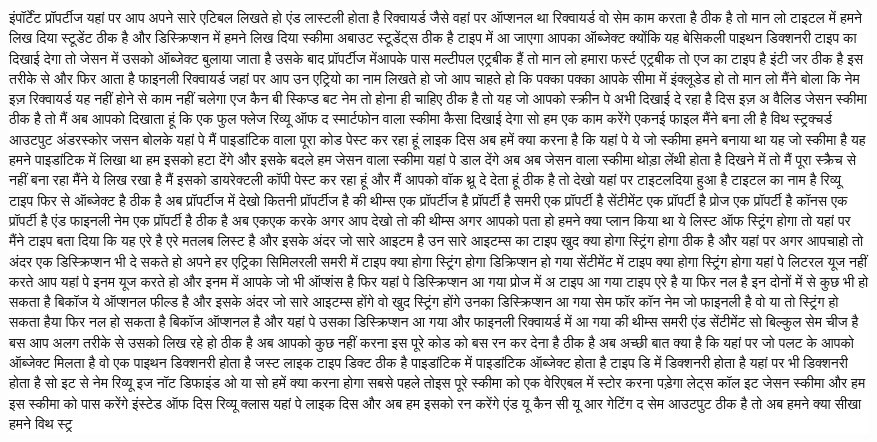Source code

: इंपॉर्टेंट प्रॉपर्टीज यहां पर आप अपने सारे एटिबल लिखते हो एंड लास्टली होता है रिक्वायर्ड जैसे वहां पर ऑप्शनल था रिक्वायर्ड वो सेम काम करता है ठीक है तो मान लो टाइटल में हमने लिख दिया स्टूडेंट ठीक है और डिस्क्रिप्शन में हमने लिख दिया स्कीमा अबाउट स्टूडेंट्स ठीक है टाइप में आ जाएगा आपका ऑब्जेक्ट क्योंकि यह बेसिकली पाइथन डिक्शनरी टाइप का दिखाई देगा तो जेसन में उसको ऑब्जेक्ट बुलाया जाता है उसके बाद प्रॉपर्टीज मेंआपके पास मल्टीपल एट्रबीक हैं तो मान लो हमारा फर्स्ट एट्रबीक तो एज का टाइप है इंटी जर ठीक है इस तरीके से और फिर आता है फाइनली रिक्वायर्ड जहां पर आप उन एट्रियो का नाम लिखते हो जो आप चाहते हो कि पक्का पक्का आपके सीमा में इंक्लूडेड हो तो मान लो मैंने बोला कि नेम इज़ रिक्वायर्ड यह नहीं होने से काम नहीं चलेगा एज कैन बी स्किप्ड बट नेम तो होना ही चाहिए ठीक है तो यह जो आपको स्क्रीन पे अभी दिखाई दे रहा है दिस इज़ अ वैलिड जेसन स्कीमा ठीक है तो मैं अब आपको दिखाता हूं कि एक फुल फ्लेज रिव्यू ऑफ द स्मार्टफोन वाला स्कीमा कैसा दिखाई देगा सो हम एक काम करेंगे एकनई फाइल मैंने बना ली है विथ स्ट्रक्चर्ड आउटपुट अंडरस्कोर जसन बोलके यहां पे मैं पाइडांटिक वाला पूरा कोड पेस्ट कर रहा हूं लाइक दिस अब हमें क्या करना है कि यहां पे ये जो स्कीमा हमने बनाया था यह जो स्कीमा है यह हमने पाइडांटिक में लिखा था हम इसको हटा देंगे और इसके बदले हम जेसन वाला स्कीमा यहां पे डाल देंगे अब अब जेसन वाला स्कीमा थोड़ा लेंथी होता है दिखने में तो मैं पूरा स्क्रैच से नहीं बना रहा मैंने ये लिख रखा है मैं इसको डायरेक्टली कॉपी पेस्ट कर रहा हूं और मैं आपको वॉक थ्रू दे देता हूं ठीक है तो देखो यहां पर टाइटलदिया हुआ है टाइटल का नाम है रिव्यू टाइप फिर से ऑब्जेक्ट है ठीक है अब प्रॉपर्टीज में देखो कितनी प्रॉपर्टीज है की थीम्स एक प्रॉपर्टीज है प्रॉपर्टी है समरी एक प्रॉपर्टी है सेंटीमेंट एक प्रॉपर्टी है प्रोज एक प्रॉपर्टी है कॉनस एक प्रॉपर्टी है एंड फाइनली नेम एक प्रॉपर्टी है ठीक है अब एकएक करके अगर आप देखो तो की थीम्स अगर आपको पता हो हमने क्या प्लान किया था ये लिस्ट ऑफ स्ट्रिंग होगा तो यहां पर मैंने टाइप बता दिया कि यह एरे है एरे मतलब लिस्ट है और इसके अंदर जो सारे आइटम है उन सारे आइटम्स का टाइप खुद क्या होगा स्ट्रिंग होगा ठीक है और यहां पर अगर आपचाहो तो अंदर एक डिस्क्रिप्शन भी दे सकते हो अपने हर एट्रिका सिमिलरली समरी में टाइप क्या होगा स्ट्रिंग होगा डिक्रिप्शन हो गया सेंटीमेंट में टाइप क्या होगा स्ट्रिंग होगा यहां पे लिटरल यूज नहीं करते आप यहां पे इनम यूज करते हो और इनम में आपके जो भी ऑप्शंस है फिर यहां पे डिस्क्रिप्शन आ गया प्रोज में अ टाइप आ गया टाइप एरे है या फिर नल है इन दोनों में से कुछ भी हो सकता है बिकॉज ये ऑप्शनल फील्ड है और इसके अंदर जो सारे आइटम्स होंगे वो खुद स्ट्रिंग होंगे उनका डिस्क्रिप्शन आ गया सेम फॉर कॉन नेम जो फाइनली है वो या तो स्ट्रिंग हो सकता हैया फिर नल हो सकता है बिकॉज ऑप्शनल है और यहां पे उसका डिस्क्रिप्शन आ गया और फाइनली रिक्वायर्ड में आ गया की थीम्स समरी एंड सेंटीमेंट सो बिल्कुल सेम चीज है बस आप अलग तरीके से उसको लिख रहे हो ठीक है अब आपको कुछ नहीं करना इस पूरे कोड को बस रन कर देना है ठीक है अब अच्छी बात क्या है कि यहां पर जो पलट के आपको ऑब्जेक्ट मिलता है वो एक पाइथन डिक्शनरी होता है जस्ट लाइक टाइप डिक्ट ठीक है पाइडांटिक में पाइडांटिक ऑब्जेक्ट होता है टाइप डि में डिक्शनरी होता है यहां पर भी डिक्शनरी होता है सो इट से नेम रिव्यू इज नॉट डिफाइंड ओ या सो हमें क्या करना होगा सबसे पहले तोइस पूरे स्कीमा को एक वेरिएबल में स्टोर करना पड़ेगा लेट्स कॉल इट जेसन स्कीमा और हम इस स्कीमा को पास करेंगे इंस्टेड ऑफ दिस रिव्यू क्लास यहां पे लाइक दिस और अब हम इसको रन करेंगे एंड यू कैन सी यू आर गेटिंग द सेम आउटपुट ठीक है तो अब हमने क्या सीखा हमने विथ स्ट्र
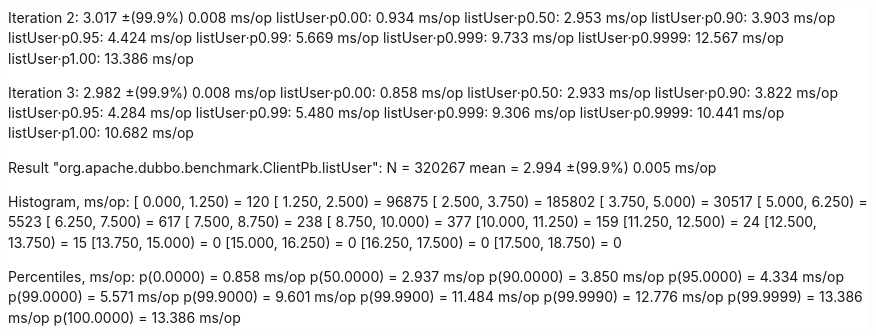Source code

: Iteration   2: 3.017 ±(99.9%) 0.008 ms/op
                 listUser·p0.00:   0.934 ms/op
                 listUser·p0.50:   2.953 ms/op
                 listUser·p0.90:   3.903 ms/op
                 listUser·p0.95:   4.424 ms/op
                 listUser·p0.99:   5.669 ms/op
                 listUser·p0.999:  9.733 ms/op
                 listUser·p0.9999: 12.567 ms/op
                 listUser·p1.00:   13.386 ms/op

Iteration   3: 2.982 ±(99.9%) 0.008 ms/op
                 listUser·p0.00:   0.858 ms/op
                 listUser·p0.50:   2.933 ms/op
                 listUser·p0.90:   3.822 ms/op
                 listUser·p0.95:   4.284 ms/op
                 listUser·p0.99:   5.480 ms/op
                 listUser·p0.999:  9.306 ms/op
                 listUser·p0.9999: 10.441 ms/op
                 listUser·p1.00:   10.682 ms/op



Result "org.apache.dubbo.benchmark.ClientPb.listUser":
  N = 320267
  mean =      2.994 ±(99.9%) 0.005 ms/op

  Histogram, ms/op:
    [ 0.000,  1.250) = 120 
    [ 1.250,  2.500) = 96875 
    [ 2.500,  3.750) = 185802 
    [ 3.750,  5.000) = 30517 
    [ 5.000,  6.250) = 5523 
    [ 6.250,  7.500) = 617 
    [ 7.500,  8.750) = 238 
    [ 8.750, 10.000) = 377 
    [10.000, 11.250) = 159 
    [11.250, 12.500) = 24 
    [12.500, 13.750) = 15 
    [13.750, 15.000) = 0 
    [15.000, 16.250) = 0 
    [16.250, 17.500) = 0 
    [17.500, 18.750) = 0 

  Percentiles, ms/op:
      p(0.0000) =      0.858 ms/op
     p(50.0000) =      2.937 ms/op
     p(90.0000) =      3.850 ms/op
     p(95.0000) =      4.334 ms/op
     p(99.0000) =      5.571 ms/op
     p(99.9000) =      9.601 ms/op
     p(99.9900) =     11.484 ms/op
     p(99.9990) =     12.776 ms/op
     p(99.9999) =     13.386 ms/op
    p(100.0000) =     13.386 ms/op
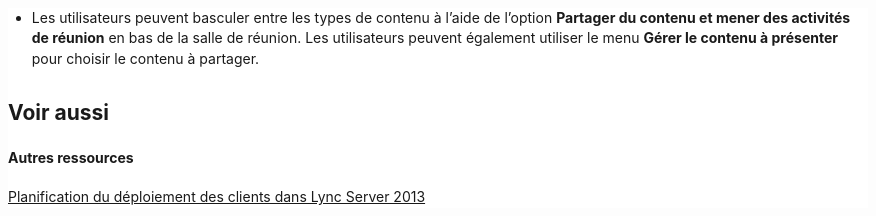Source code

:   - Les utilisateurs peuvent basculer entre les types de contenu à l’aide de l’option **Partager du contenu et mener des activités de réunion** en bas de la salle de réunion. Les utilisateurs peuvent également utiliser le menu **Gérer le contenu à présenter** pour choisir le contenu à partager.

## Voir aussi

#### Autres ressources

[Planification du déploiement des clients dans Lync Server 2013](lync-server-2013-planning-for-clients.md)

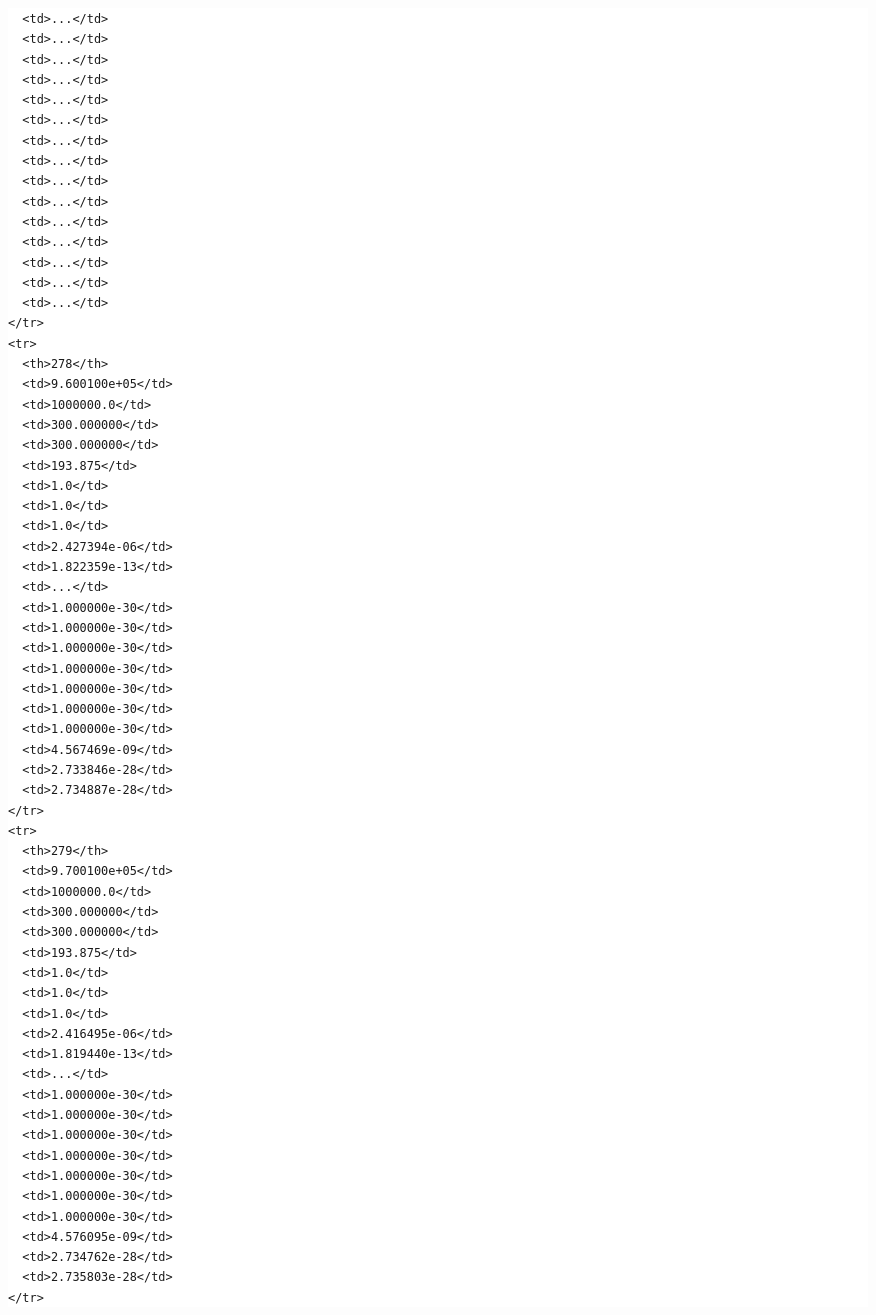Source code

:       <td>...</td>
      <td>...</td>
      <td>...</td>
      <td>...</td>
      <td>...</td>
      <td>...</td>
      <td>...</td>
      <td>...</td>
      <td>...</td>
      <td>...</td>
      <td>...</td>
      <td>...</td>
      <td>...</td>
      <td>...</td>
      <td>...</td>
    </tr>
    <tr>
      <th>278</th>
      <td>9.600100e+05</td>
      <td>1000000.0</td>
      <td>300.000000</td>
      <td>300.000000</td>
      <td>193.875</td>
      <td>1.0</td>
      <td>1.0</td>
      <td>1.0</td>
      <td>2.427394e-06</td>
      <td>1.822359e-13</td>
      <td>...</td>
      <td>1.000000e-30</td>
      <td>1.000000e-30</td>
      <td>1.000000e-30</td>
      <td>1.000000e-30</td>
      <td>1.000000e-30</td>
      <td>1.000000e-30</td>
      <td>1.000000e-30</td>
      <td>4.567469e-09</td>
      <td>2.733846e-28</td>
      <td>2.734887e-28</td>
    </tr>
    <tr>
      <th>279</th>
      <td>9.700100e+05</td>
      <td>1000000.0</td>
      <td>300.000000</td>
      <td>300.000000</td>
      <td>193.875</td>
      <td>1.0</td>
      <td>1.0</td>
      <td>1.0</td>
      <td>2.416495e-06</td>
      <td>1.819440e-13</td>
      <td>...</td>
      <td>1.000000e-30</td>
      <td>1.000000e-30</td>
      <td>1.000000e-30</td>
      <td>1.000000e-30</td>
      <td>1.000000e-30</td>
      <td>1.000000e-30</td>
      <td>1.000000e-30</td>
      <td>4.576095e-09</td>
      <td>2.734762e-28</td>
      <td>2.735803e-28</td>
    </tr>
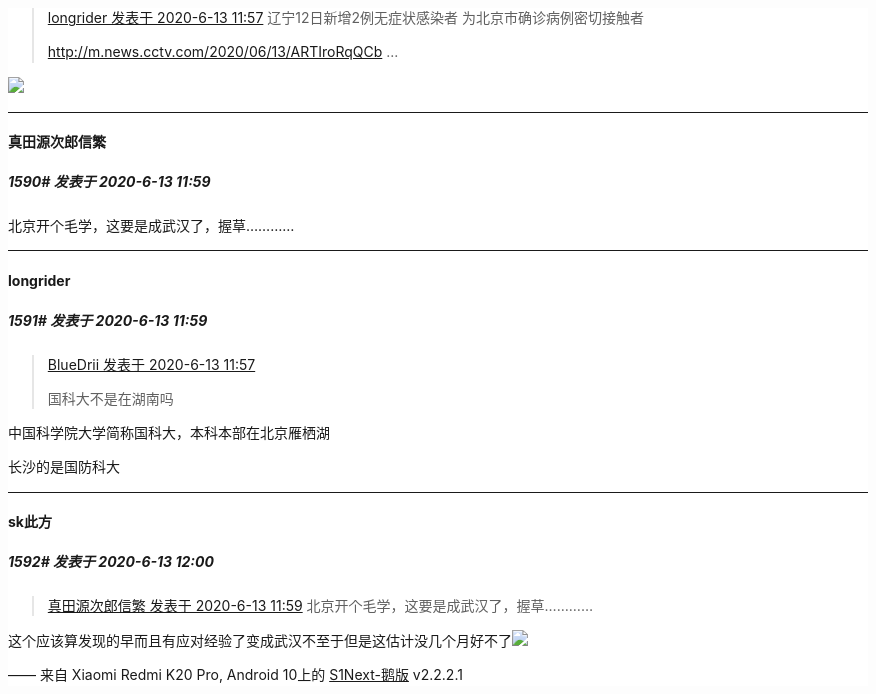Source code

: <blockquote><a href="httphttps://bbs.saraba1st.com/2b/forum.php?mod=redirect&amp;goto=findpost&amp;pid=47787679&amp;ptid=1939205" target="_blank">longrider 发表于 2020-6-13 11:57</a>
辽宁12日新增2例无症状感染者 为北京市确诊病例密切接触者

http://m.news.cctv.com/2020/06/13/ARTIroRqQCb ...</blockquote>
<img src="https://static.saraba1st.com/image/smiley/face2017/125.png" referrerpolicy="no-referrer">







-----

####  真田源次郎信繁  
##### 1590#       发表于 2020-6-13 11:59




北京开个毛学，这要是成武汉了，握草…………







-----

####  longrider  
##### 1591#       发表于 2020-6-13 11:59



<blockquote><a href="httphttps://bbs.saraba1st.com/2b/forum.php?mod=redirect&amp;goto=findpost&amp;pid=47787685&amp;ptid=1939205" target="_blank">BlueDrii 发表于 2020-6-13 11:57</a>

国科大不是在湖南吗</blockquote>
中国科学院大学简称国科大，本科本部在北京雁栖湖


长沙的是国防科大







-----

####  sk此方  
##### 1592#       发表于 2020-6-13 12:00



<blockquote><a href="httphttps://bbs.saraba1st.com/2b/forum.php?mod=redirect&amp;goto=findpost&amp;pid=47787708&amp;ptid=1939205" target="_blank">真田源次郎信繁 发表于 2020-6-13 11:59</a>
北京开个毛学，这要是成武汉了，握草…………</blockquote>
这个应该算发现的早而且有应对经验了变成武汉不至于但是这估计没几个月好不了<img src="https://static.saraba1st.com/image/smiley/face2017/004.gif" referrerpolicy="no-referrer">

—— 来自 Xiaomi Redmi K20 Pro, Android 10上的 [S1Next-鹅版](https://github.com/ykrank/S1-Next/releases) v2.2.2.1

◆ ◆ ◆ ◆

■ PROBLEM DESCRIPTION: Arrange the stretch from the line containing "国科大不是在湖南吗</blockquote>" through the end of the records as a Markdown table with the columns Row and Line, numbering each line and leaving out blank lines.

■ SOLUTION TO THIS EXERCISE:
| Row | Line |
|---|---|
| 1 | 国科大不是在湖南吗</blockquote> |
| 2 | 中国科学院大学简称国科大，本科本部在北京雁栖湖 |
| 3 | 长沙的是国防科大 |
| 4 | ----- |
| 5 | ####  sk此方   |
| 6 | ##### 1592#       发表于 2020-6-13 12:00 |
| 7 | <blockquote><a href="httphttps://bbs.saraba1st.com/2b/forum.php?mod=redirect&amp;goto=findpost&amp;pid=47787708&amp;ptid=1939205" target="_blank">真田源次郎信繁 发表于 2020-6-13 11:59</a> |
| 8 | 北京开个毛学，这要是成武汉了，握草…………</blockquote> |
| 9 | 这个应该算发现的早而且有应对经验了变成武汉不至于但是这估计没几个月好不了<img src="https://static.saraba1st.com/image/smiley/face2017/004.gif" referrerpolicy="no-referrer"> |
| 10 | —— 来自 Xiaomi Redmi K20 Pro, Android 10上的 [S1Next-鹅版](https://github.com/ykrank/S1-Next/releases) v2.2.2.1 |